2.Bölge Adliye Mahkemesinin 14.01.2022 tarih ve 2020/1089 Esas, 2022/35 Karar sayılı kararı ile; somut olayda, dava dilekçesinin kadının ... adresine çıkarıldığı, yapılan tebligatta davalının yurt dışında olduğunun ve tanınmadığından iade edildiğinin belirtildiği, bunun üzerine, davalının Bahçelievler mahallesindeki adresine tebligat çıkartıldığı, bu tebligatın da iade geldiği, davacı vekilinin de davalı kadının başka bir dosyaya sunduğu 2016 tarihli vekâletnamesini sunarak vekâletnamede bulunan adrese tebligat kanunun 35 inci maddesine göre tebligat çıkartılmasını talep ettiği, bu talep üzerine Mahkemece kadının bildirilen adresine7201 sayılı Tebligat Kanunu'nun (7201 sayılı Kanun) 35 inci maddesine göre tebligat yapıldığı, 35 inci maddeye bakıldığında, "Kendisine veya adresine kanunun gösterdiği usullere göre tebliğ yapılmış olan kimse, adresini değiştirirse, yenisini hemen tebliği yaptırmış olan kaza merciine bildirmeye mecburdur.

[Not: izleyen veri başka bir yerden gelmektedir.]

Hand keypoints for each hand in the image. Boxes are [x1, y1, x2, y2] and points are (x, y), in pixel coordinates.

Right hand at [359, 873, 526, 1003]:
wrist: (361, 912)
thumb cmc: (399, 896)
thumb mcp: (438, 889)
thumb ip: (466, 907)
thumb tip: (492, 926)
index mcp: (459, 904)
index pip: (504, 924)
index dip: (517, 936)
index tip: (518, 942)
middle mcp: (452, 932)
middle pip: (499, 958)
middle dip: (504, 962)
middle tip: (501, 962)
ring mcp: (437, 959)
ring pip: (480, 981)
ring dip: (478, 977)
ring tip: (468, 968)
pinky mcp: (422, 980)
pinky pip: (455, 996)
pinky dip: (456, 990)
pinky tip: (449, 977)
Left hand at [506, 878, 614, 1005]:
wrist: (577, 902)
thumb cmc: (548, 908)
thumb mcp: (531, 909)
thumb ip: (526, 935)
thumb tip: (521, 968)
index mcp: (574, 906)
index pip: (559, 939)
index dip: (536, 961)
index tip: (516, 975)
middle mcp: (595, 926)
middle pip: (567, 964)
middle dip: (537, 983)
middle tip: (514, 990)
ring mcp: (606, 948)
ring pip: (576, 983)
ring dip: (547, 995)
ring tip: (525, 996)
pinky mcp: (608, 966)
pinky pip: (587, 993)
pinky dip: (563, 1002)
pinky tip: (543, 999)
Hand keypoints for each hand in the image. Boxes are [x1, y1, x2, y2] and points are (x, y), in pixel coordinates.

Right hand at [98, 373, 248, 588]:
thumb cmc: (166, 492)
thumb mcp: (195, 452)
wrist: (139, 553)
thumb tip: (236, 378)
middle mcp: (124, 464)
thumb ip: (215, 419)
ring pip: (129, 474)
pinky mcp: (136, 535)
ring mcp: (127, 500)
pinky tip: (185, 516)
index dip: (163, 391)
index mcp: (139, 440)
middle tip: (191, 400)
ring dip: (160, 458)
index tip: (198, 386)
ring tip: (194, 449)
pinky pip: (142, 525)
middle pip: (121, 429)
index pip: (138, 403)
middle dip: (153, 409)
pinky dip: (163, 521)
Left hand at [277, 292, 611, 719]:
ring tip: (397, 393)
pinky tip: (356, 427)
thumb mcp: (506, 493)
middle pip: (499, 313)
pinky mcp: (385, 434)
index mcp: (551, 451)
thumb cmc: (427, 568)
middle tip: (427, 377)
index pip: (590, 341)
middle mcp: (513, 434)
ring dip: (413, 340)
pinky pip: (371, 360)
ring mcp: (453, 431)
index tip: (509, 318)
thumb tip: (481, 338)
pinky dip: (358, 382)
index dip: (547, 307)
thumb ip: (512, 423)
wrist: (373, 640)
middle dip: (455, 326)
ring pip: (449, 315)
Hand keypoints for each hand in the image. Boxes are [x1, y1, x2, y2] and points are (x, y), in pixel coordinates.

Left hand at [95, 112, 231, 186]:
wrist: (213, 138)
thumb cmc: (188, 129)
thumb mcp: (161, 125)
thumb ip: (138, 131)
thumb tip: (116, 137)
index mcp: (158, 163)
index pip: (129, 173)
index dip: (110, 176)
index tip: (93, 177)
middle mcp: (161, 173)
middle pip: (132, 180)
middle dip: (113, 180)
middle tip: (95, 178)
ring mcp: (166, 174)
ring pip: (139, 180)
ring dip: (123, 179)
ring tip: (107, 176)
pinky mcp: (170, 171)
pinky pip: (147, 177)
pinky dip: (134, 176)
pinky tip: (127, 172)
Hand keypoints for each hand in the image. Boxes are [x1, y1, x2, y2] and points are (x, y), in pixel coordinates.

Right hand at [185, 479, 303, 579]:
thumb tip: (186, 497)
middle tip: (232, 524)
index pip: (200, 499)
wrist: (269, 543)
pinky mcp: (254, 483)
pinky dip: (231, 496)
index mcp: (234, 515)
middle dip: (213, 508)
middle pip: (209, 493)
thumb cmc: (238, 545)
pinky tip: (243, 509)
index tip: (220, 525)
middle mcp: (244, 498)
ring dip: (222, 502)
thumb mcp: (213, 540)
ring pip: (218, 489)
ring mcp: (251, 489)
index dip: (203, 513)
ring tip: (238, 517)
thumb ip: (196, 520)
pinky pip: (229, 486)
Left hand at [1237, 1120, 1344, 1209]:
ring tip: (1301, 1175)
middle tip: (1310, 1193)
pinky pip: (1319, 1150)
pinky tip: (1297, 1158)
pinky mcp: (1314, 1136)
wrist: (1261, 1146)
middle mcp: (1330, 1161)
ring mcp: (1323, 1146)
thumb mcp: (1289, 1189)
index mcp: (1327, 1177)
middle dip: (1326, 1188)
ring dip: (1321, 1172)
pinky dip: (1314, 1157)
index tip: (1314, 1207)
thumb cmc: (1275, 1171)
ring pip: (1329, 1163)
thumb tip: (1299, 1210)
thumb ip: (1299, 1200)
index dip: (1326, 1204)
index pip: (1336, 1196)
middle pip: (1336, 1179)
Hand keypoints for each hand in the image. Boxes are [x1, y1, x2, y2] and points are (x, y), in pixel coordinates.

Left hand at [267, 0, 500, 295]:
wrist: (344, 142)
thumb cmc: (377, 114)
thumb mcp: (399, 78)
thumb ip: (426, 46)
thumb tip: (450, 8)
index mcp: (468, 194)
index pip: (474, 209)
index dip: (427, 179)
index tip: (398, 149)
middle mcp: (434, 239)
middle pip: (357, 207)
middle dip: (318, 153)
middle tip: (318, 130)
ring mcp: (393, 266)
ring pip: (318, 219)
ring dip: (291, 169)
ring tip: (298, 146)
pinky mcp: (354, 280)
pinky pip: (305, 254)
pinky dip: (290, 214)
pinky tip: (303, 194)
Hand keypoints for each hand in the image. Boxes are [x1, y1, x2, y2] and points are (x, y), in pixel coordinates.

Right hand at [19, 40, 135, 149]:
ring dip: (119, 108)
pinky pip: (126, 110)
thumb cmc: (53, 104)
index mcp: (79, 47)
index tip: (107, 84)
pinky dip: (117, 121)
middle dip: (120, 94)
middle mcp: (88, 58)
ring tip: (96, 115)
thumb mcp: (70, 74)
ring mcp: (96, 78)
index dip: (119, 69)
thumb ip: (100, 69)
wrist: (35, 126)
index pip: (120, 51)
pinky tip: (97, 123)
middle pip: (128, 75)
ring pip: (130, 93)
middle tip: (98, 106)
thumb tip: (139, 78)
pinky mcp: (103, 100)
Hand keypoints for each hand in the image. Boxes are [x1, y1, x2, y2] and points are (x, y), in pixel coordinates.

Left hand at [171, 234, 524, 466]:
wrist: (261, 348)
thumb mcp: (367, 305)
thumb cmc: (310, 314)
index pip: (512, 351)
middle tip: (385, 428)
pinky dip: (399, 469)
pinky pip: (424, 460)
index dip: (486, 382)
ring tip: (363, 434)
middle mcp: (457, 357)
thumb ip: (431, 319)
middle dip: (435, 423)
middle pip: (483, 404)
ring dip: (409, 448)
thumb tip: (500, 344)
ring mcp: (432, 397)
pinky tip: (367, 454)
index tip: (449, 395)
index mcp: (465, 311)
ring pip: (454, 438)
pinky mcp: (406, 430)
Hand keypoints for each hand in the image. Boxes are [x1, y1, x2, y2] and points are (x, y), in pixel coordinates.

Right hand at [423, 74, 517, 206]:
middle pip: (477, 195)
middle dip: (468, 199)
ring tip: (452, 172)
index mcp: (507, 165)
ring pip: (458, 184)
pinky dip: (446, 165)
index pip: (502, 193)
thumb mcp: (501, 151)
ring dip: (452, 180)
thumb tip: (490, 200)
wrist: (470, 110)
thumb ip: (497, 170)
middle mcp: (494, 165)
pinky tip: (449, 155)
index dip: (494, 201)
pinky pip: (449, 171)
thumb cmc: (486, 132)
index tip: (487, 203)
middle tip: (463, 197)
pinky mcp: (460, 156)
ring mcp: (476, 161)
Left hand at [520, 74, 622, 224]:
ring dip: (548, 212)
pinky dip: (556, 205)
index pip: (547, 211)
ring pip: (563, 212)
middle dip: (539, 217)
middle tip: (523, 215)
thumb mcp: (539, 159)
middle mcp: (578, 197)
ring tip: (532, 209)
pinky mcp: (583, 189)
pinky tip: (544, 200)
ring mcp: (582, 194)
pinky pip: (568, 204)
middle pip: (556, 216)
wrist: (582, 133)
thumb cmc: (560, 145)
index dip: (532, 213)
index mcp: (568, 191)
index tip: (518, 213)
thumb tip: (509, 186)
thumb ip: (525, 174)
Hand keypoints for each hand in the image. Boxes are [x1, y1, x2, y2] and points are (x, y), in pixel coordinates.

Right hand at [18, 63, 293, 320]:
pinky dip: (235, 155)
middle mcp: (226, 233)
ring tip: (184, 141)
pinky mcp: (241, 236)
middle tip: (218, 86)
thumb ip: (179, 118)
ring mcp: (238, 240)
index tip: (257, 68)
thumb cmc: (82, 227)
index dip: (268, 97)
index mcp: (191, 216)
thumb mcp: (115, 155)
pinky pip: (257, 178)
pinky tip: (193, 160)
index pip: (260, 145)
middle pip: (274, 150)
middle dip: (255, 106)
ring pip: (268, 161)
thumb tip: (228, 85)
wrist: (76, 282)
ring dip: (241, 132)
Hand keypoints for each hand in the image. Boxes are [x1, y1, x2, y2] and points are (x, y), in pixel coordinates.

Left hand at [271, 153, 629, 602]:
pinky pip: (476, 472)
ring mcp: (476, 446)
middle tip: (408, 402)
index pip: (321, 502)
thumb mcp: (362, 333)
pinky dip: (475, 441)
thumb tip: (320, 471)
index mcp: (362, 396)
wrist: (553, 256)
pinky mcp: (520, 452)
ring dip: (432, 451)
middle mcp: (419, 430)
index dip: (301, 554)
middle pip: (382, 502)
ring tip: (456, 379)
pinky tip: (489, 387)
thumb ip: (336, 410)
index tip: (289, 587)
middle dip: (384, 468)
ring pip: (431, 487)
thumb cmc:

Bu takdirde bundan sonraki tebliğler bildirilen yeni adrese yapılır.(Değişik fıkra: 11/01/2011-6099 S.K./9.mad.) Adresini değiştiren kimse yenisini bildirmediği ve adres kayıt sisteminde yerleşim yeri adresi de tespit edilemediği takdirde, tebliğ olunacak evrakın bir nüshası eski adrese ait binanın kapısına asılır ve asılma tarihi tebliğ tarihi sayılır." denmekte olup, ilgilinin adresine iş bu dava dosyasında usulüne uygun şekilde yapılan bir tebligatın olması halinde, bu adrese çıkarılan sonraki tebligatın iadesi gelmesi üzerine 7201 sayılı Kanun'un 35 inci maddesine göre tebligatın yapılabileceği, oysa ki dosyada bildirilen adrese daha önce yapılan usulünce bir tebliğin bulunmadığı, 7201 sayılı Kanun'un 35 inci maddesinin yanlış uygulandığı, davalı kadının istinafında belirttiği üzere, davalı kadına, usule uygun şekilde tebligat yapılmayarak davalının savunma hakkının kısıtlandığı, bu haliyle, dilekçeler teatisi henüz tamamlanmadığından, gösterilen sebeple, davalının sair istinaf talepleri incelenmeksizin, emredici usul hukuku kurallarına aykırılık halinde, deliller toplanmış ve değerlendirilmiş kabul edilemeyeceğinden, İlk Derece Mahkemesi kararının kaldırılmasına, usulüne uygun şekilde, davalı kadının istinaf dilekçesinde bildirmiş olduğu adrese tebligatın yapılarak, dilekçelerin teatisi aşaması, ön inceleme ve tahkikat aşamaları tamamlanarak sonucuna göre bir karar verilmek üzere, dosyanın İlk Derece Mahkemesine gönderilmesine karar verilmiştir.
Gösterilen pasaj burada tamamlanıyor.